To celebrate their 15 years in existence, Thrill Jockey has decided to put this celebratory compilation together—which gives them the chance to have artists on the roster cover…you know, other artists on the roster. It's a time-honored tradition usually regulated to one-off singles. So then this set makes even more sense when you consider that this compilation is available as a box of seven-inch singles. But the Dansette isn't available now and we're just taking a look at this as a group of songs. Granted, this isn't intended as a label overview, but that's part of what it is and there's no way around it.
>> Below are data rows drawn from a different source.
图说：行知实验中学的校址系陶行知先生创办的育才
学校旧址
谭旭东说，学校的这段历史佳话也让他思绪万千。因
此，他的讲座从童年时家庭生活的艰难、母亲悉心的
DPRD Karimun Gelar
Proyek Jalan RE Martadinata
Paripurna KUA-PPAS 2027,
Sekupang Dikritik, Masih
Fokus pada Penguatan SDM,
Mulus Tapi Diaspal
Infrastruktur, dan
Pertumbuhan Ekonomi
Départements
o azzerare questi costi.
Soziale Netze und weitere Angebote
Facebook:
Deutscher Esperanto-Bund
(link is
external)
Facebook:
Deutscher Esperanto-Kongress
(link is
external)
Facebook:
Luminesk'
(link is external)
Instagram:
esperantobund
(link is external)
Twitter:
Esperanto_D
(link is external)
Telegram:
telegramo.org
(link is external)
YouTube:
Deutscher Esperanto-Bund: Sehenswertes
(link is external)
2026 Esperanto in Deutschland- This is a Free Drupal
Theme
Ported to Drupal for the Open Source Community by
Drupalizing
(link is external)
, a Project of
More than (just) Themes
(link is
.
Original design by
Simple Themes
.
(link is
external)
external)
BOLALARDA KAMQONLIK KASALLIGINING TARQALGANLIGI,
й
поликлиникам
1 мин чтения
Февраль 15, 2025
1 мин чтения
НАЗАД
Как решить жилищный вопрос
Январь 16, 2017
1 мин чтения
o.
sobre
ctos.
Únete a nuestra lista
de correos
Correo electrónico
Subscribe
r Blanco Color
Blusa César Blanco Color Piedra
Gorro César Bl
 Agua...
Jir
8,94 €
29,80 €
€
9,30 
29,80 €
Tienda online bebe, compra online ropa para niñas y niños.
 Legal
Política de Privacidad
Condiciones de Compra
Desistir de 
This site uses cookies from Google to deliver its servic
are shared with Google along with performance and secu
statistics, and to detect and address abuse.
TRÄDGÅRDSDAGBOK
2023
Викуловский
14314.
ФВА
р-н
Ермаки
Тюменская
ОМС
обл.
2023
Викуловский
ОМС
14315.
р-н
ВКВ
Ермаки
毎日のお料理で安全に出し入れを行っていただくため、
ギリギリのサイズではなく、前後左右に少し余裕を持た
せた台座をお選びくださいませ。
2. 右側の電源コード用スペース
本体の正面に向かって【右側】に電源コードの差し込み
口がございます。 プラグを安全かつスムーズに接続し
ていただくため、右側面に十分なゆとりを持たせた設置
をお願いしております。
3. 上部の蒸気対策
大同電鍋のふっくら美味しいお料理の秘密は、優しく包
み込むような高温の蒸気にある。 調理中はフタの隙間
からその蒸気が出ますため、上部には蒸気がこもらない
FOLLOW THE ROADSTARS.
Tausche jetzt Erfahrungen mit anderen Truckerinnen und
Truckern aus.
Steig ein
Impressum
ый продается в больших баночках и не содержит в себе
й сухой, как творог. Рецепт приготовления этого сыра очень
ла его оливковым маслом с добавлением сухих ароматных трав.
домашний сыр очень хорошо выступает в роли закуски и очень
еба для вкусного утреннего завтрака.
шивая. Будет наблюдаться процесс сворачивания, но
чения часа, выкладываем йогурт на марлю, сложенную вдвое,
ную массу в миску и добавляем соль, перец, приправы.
Thrill Jockey made their move several years back to distance themselves from the post-rock milieu and it was a wise one—although they were responsible for putting out some of best records of that era, there was a saturation happening at the time and the indie-rock market was getting flooded with instrumental passages, chin-stroking, unqualified Steve Reich references, and general up-own-ass-ed-ness. But this did give Thrill Jockey a certain cache; you could probably buy a record on Thrill Jockey up until the late 90s and expect there would be a sharpness, an intelligence, and an outré spin on a known formula that would make the record worth investigating. This in the same way that 4AD, Creation, SST and Touch and Go could at one point be associated with a specific sound.

The current day Thrill Jockey has a wide berth of artists whose connections to each other is more tenuous. Which is great for the label. Kudos to these guys for keeping good product out there for 15 years, but it's harder, if just less consistent, on the listener. Here we get things like David Byrne covering the Fiery Furnaces (turn up the quirk-o-meter) and an abundance of Califone and Freakwater. On the plus side of Plum: Sue Garner and Rick Brown get completely unhinged and awesome on the cover of OOIOO's "Umo" and Bundy K. Brown and the band Directions (who made one of the label’s finest efforts with 1996's Directions in Music) come out of hiding to deliver a stuttering cosmic-jazz-funk version of Jeff Parker's "Toy Boat." Fun in small doses, frustratingly inconsistent—Plum will still look pretty sitting on the shelf.

The Plum seven-inch box set is out now on Thrill Jockey.